The power of CLASlite rests in its unique ability to convert seemingly green “carpets” of dense tropical forest cover found in the basic satellite images into highly detailed maps that can be readily searched for deforestation, logging and other forest disturbance events.
Areas where clearing, logging and other forest disturbances have recently occurred are accentuated and easily identified by CLASlite’s algorithms. Both deforestation and secondary forest regrowth can also be tracked by the user of CLASlite.
CLASlite is a highly automated system for converting satellite imagery from its original (raw) format, through calibration, pre-processing, atmospheric correction, and cloud masking steps, Monte Carlo Spectral Mixture Analysis, and expert classification to derive high-resolution output images.
In 2007, CLASlite 1.0 was developed from a super-computing code called the Carnegie Landsat Analysis System, or CLAS, into a “lite” software package. By 2008, CLASlite was ready for use by non-profit institutions, and the first training sessions were conducted in Peru. In 2009, CLASlite 2.0 was released with new functionalities and supporting a wider range of satellites.

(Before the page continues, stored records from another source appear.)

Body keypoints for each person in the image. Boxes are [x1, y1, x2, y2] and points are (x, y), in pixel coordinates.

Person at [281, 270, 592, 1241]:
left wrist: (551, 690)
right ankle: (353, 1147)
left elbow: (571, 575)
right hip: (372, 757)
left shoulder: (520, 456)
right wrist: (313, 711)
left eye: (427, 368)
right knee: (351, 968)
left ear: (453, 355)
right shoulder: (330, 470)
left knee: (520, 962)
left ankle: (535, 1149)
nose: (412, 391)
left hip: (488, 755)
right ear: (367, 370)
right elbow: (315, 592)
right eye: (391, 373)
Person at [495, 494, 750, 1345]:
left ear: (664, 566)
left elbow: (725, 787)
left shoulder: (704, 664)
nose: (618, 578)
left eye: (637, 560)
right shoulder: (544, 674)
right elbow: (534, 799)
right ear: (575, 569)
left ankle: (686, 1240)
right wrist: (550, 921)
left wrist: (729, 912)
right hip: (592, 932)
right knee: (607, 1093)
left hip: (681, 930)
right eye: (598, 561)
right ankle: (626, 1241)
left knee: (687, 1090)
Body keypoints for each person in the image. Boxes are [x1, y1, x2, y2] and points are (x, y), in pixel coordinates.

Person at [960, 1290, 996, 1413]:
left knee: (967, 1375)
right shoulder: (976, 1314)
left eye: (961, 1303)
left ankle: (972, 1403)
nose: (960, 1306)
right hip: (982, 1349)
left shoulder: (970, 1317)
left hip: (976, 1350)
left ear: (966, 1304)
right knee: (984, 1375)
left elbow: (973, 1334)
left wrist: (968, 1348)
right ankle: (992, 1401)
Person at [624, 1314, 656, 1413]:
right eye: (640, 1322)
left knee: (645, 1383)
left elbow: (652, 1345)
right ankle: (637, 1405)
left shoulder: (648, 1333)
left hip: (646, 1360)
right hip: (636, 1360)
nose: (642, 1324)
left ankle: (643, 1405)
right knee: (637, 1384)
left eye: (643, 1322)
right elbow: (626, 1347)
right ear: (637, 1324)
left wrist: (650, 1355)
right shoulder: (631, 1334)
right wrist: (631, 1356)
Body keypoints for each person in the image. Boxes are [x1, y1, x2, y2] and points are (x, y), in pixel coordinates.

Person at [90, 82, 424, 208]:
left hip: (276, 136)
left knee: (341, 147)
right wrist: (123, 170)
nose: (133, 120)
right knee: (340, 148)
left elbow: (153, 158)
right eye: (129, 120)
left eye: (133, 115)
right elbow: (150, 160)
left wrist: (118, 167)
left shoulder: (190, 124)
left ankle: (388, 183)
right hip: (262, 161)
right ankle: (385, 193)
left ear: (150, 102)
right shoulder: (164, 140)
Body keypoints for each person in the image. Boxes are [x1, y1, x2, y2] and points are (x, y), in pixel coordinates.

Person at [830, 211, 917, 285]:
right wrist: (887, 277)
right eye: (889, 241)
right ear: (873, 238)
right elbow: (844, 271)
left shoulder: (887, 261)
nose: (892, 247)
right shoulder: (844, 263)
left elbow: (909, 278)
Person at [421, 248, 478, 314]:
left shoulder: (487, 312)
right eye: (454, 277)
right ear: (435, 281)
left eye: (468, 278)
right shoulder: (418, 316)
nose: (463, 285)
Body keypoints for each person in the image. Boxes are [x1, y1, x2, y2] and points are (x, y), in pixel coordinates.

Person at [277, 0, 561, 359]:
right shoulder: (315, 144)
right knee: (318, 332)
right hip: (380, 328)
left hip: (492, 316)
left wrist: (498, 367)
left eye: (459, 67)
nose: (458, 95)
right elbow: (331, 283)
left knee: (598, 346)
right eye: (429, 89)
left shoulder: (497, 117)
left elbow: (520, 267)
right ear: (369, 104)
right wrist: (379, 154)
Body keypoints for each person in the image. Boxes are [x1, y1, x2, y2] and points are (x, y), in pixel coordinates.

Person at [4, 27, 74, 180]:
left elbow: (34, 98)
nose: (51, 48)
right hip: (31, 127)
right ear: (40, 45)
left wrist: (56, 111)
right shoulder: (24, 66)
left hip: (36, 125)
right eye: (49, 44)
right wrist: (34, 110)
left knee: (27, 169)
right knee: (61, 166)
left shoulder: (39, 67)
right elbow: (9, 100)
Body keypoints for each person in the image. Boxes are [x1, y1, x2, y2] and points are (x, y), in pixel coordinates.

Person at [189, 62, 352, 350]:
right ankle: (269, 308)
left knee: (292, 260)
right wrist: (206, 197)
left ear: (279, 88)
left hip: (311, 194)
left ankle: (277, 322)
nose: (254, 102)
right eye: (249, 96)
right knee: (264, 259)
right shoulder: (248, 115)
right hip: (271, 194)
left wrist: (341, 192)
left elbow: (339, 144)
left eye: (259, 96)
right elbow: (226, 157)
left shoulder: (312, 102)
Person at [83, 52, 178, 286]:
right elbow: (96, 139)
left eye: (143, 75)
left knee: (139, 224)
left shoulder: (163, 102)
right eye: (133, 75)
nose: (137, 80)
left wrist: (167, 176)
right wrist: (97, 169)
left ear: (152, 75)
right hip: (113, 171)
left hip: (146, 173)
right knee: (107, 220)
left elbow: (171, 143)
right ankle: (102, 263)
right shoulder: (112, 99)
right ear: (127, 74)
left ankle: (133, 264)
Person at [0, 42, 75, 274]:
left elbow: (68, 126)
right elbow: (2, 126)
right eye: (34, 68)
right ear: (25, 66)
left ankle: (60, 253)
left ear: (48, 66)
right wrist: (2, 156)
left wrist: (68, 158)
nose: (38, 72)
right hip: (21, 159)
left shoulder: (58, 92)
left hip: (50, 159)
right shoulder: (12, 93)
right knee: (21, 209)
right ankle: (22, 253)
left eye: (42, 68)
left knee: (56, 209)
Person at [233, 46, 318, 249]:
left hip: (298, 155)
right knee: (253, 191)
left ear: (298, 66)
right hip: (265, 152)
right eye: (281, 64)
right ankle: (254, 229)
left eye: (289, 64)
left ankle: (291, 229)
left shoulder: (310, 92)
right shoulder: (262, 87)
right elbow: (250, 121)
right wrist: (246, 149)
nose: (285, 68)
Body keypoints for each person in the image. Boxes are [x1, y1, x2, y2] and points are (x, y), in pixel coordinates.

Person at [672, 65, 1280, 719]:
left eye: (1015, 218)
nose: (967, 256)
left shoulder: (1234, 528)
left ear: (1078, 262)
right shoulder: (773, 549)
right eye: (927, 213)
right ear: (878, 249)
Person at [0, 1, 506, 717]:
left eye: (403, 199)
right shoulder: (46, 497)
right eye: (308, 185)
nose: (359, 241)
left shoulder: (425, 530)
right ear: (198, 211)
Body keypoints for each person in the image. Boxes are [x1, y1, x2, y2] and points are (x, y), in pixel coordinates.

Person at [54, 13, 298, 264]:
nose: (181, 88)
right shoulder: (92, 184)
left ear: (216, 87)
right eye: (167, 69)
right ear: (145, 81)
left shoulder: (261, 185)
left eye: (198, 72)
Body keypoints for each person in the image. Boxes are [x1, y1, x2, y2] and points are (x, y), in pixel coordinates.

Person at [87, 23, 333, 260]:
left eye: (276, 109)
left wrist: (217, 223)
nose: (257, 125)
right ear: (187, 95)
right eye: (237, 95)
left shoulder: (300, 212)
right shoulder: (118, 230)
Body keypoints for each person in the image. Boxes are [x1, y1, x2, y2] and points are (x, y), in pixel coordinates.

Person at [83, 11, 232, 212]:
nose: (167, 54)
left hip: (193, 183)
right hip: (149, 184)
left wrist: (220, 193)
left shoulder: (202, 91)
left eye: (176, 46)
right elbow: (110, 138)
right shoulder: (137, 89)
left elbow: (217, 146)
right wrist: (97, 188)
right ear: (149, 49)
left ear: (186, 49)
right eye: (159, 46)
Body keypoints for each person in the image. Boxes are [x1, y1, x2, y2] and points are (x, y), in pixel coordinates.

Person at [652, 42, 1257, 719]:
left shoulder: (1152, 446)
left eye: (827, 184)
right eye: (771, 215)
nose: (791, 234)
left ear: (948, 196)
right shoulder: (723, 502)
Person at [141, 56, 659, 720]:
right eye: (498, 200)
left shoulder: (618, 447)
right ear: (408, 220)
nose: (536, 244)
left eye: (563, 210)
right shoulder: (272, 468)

CLASlite 3.0 was released in early 2013, after it’s Beta version was tested among users from the Andes-Amazon region, Panama, Mexico, and Indonesia. CLASlite 3.0 offers much improved spectral libraries that allow the software to be applied to global tropical forests and improved forest change mapping algorithms. In addition, version 3.0 is up to 10 times faster than previous versions.
CLASlite is protected under U.S. patents 8189877, 20090214084, 20120288159-A1; International Classification G06K9/62.
CLASlite 3.3 supports Google Earth Engine Landsat images similar to data products available from USGS archive from Earth Explorer (earthexplorer.usgs.gov).
CLASlite 3.3 supports Sentinel-2 reflectance processing for single or/and batch image processing.